8.6. Fencing the Controller Nodes

Fencing is the process of isolating a node to protect a cluster and its resources. Without fencing, a faulty node can cause data corruption in a cluster.
The director uses Pacemaker to provide a highly available cluster of Controller nodes. Pacemaker uses a process called STONITH (Shoot-The-Other-Node-In-The-Head) to help fence faulty nodes. By default, STONITH is disabled on your cluster and requires manual configuration so that Pacemaker can control the power management of each node in the cluster.

Note

Login to each node as the heat-admin user from the stack user on the director. The Overcloud creation automatically copies the stack user's SSH key to each node's heat-admin.
Verify you have a running cluster with pcs status:
  $ sudo pcs status
  Cluster name: openstackHA
  Last updated: Wed Jun 24 12:40:27 2015
  Last change: Wed Jun 24 11:36:18 2015
  Stack: corosync
  Current DC: lb-c1a2 (2) - partition with quorum
  Version: 1.1.12-a14efad
  3 Nodes configured
  141 Resources configured
Verify that stonith is disabled with pcs property show:
$ sudo pcs property show
Cluster Properties:
cluster-infrastructure: corosync
cluster-name: openstackHA
dc-version: 1.1.12-a14efad
have-watchdog: false
stonith-enabled: false
The Controller nodes contain a set of fencing agents for the various power management devices the director supports. This includes:

Table 8.1. Fence Agents

Device
Type
fence_ipmilan
The Intelligent Platform Management Interface (IPMI)

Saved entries
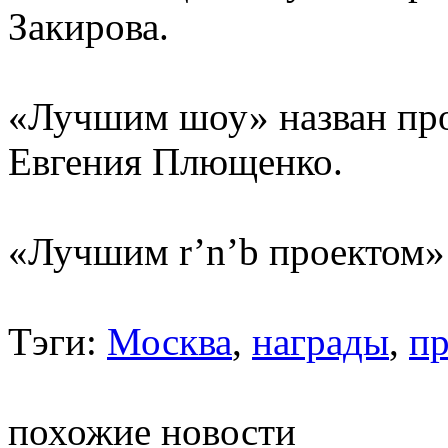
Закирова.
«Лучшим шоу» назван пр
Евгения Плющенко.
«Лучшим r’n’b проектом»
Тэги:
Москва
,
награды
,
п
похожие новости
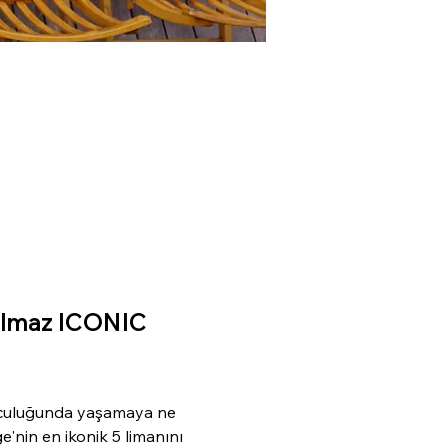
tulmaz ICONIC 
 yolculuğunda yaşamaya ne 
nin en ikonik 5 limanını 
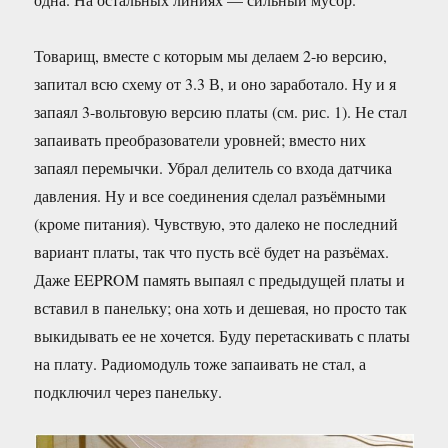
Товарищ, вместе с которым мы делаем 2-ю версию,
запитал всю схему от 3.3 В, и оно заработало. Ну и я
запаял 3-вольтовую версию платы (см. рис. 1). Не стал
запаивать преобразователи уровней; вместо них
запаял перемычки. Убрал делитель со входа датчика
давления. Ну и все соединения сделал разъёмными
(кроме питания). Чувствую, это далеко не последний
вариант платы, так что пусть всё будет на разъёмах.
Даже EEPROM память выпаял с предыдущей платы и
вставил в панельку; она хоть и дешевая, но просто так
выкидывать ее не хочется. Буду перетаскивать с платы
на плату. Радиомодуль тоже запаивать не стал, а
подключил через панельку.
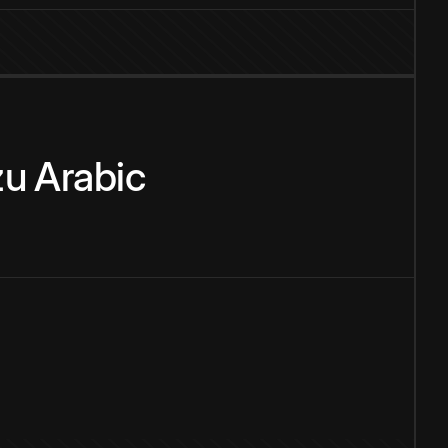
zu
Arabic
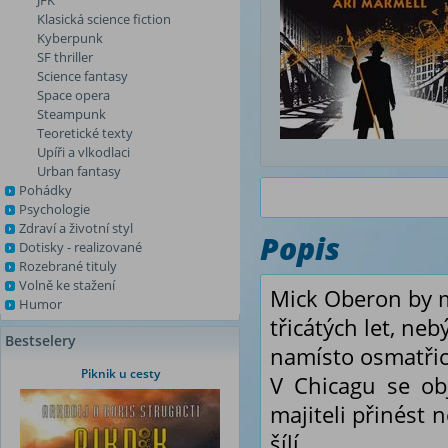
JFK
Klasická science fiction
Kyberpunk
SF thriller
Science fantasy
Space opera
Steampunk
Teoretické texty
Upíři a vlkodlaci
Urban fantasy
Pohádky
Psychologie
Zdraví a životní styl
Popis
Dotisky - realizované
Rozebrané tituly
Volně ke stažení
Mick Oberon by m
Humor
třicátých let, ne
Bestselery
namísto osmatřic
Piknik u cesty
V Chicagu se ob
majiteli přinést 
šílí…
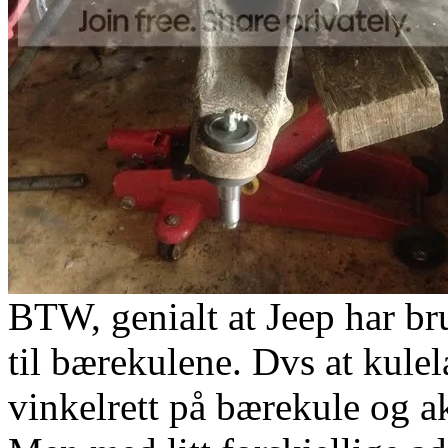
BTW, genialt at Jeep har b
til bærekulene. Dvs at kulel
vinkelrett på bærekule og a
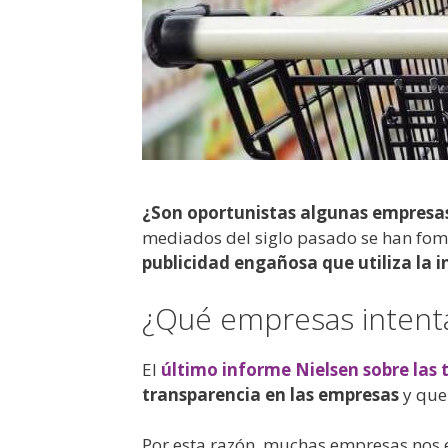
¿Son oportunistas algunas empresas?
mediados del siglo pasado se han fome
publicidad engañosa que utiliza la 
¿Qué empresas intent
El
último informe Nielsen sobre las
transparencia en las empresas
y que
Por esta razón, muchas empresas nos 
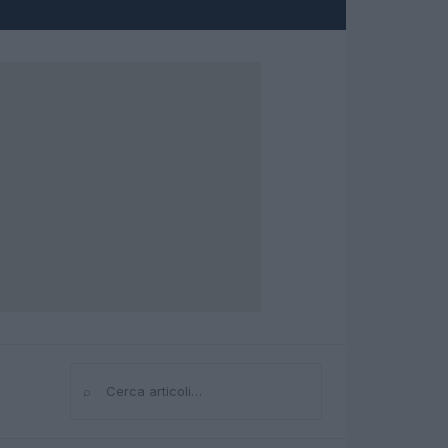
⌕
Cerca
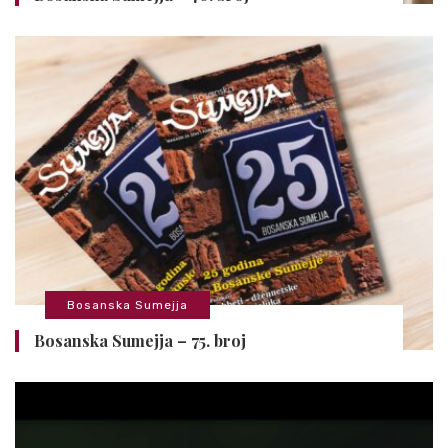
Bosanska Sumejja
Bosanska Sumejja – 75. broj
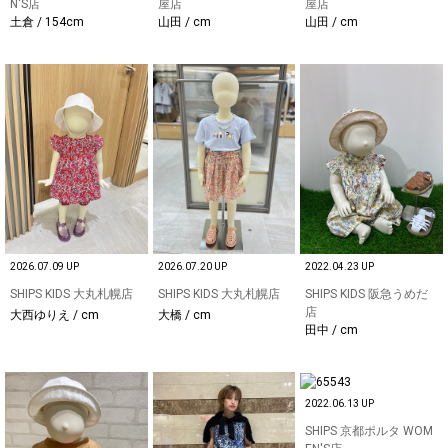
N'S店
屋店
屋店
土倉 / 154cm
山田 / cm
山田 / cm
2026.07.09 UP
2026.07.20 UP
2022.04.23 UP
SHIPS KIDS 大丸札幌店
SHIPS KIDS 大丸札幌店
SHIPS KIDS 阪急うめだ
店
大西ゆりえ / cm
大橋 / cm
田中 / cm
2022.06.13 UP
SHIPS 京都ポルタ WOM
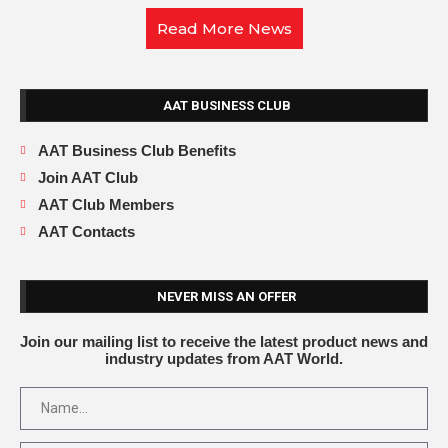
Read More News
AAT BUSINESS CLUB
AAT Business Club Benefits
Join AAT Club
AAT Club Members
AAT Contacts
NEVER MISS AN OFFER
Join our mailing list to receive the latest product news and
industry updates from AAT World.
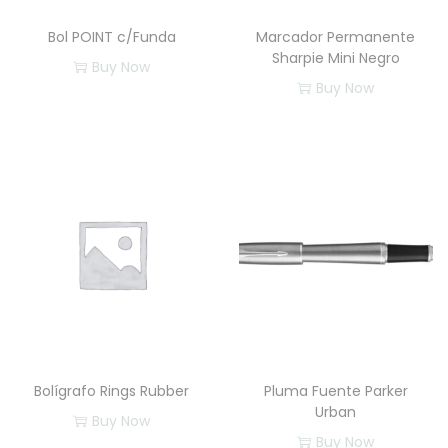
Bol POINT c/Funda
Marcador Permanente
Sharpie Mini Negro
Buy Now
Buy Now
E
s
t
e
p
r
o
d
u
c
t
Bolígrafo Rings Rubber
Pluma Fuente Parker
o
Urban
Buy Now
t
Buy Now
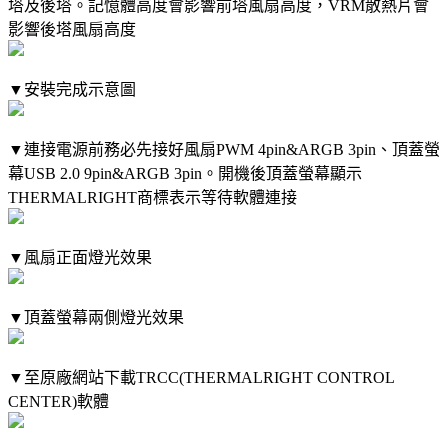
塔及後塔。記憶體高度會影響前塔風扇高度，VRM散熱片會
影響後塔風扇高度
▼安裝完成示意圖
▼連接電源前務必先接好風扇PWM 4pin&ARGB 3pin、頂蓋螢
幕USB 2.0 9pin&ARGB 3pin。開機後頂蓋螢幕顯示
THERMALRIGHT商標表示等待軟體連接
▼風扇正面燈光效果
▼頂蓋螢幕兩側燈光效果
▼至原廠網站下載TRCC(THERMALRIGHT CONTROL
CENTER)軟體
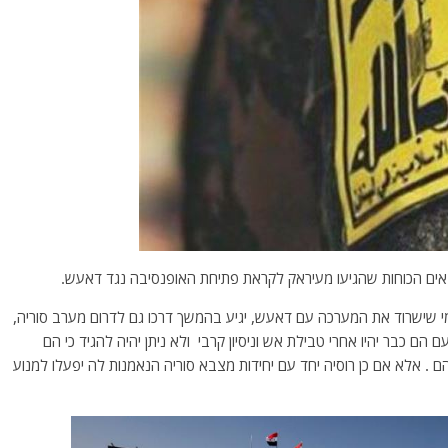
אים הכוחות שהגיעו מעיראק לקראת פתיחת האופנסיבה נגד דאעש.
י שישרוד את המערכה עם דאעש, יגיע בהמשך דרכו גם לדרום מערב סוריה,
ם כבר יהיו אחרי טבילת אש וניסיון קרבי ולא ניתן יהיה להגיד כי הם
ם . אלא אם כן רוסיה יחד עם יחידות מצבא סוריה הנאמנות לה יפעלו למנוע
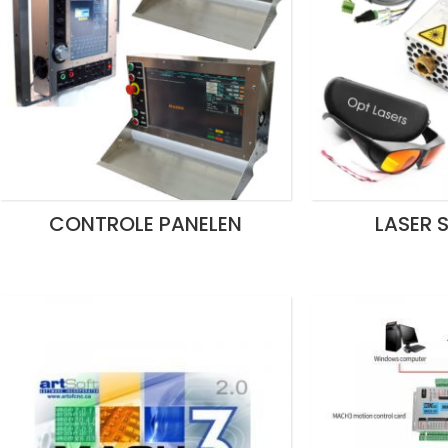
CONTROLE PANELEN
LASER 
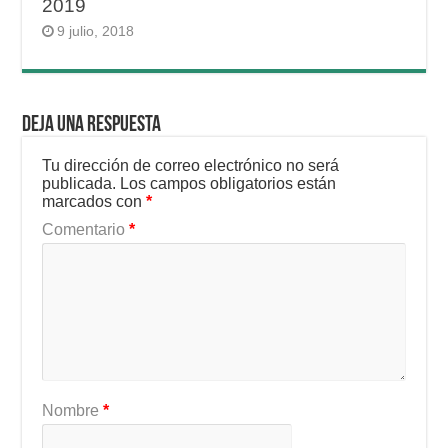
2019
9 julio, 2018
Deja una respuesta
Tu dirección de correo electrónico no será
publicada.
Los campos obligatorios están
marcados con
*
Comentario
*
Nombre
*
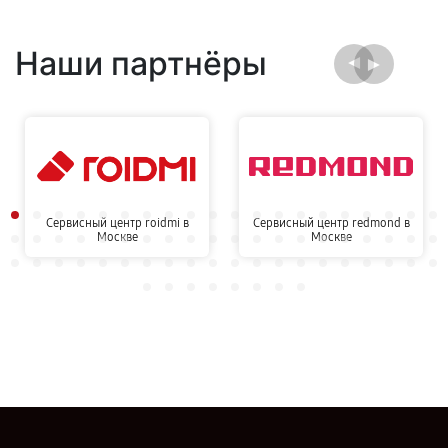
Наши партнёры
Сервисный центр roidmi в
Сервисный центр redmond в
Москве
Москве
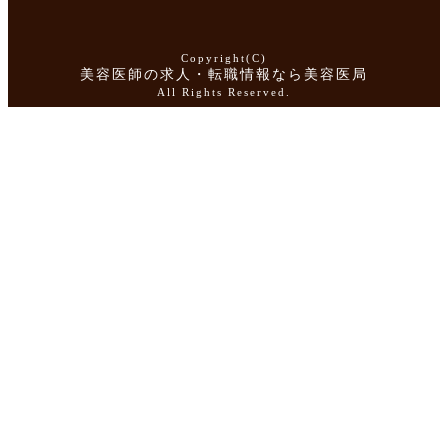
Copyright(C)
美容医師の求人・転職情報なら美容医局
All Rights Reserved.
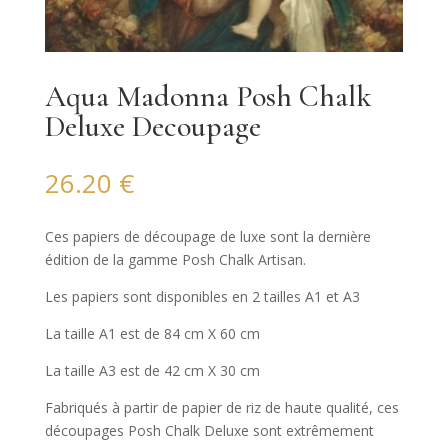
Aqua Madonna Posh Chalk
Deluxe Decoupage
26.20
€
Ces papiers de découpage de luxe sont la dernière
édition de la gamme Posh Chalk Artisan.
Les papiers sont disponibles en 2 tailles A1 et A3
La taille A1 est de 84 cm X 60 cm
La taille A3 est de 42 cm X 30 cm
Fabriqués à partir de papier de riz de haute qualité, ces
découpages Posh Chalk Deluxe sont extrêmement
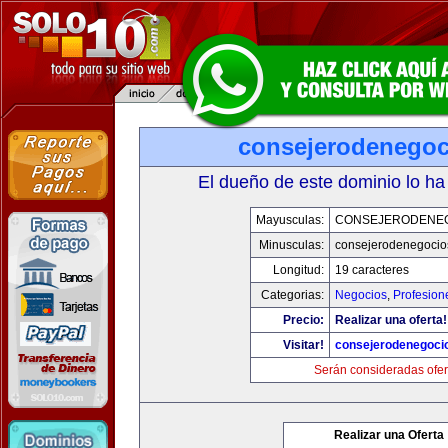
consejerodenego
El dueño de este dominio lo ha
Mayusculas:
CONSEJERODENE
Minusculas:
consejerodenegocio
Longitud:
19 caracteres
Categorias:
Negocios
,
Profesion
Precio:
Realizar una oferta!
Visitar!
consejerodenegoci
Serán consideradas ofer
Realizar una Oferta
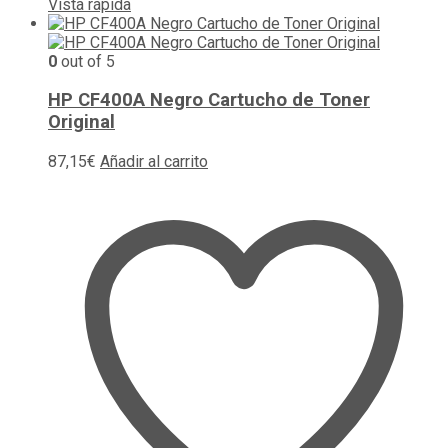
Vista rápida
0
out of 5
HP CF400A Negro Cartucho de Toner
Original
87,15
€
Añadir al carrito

LIST OF TASKS:
a - Translate this sentence from the page on fencing Controller nodes into Spanish: "Fencing is the process of isolating a node to protect a cluster and its resources."
b - In the Saved entries listing, rewrite everything from the line containing "Aqua Madonna Posh Chalk" down to the end of the listing, with "Posh Chalk" replaced by "Fine Chalk" and nothing else changed. Give only those lines and leave the pictures out.

SOLVED PROBLEMS:
a - El fencing es el proceso de aislar un nodo para proteger un clúster y sus recursos.

b -
Aqua Madonna Fine Chalk
Deluxe Decoupage
26.20
€
Ces papiers de découpage de luxe sont la dernière
édition de la gamme Fine Chalk Artisan.
Les papiers sont disponibles en 2 tailles A1 et A3
La taille A1 est de 84 cm X 60 cm
La taille A3 est de 42 cm X 30 cm
Fabriqués à partir de papier de riz de haute qualité, ces
découpages Fine Chalk Deluxe sont extrêmement
consejerodenego
El dueño de este dominio lo ha
Mayusculas:
CONSEJERODENE
Minusculas:
consejerodenegocio
Longitud:
19 caracteres
Categorias:
Negocios
,
Profesion
Precio:
Realizar una oferta!
Visitar!
consejerodenegoci
Serán consideradas ofer
Realizar una Oferta
Vista rápida
0
out of 5
HP CF400A Negro Cartucho de Toner
Original
87,15
€
Añadir al carrito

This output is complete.